A teimosia na organização da Festa do Avante! nos moldes tradicionais é exatamente isso: mais uma prova desta incapacidade de adaptação. Mas é, sobretudo, um erro político crasso. Um tiro nos pés que vai gerar antipatias, fazer escalar populismos e desviar mais algum eleitorado de um partido que não para de encolher.
Impõe-se enquadrar. O PCP tem, como qualquer outro partido ou organização, o direito de organizar convenções, encontros, comícios, manifestações e o que entender necessário à sua prática política. Desde 1976 que realiza a Festa do Avante!, um evento que é muito mais do que uma convenção ou comício político onde se vê a força do PC: é um festival de artes e cultura, ao qual assistem muitos que nunca nas suas vidas votaram nele. Ninguém questiona que uma espécie de Festa do Avante! se pudesse realizar, simbolicamente e com bom senso, adaptada às circunstâncias em que se pedem tantos esforços a todos os portugueses, e que centenas de eventos foram cancelados, com tantos danos para todos, em prol da saúde pública. Como ninguém questiona que a vida tem de continuar e que é preciso recomeçar, aos poucos, a normalizar as atividades – vimos todos com bons olhos o regresso dos concertos, dos restaurantes, dos teatros e das conferências. Questiona-se, sim, muito legitimamente, os moldes escolhidos para o fazer. Mesmo tendo em conta a largueza do espaço e as medidas que estariam previstas, a ideia de juntar 33 mil pessoas por dia, de gerações muito diferentes, durante três dias, num festival deste tipo é tudo menos sensata – é um exercício de liberdade sem responsabilidade.

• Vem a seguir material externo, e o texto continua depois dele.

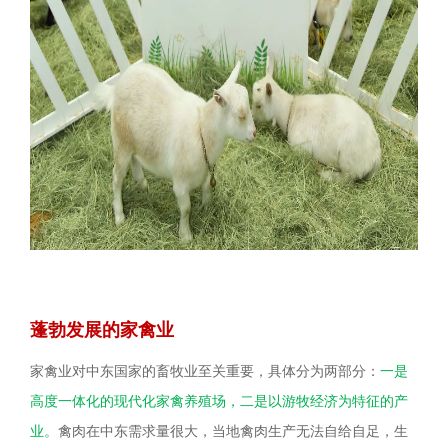
蓬勃发展的家禽业
家禽业对中东国家的畜牧业至关重要，具体分为两部分：
一是
高度一体化的现代化家禽养殖场，二是以游牧经济为特征的产
业。
禽肉在中东需求量很大，当地禽肉生产无法自给自足，生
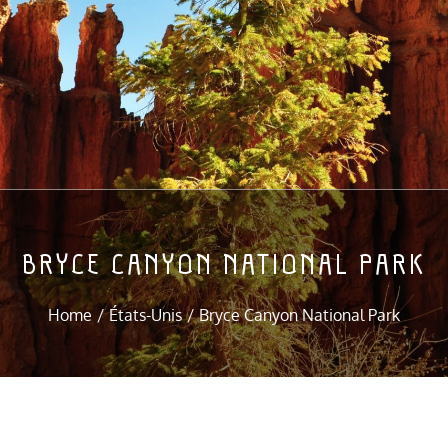
BRYCE CANYON NATIONAL PARK
Home
États-Unis
Bryce Canyon National Park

Já a resposta do partido às críticas e às regras impostas no parecer da DGS (que reduz a lotação para cerca de 16 mil pessoas) foi mais do mesmo: uma incompreensível “perseguição” reacionária. Inúmeras vezes Jerónimo de Sousa exigiu, e bem, que o Estado desse o exemplo. Vale agora o mesmo princípio: os políticos têm de dar o exemplo. E o pior que lhes pode acontecer, porque é descrédito que se paga caro até nas urnas em tempos de populismo, é ficarem conotados com a ideia de que exigem aos portugueses esforços maiores do que os que estão dispostos a fazer.
É irresistível revisitar a mais brilhante sátira ao comunismo soviético, A Quinta dos Animais, em que George Orwell descreve uma reorganização social feita tendo por base o princípio fundamental: “Todos os animais são iguais”. Ao fim de uns tempos, o que começou com ideias bem-intencionadas transformou-se em totalitarismo, e os sete mandamentos iniciais foram desvirtuados numa máxima lapidar: “Todos os animais são iguais, mas alguns são mais iguais do que outros.”
E assim se vai avante, aos tropeções, cantando e rindo.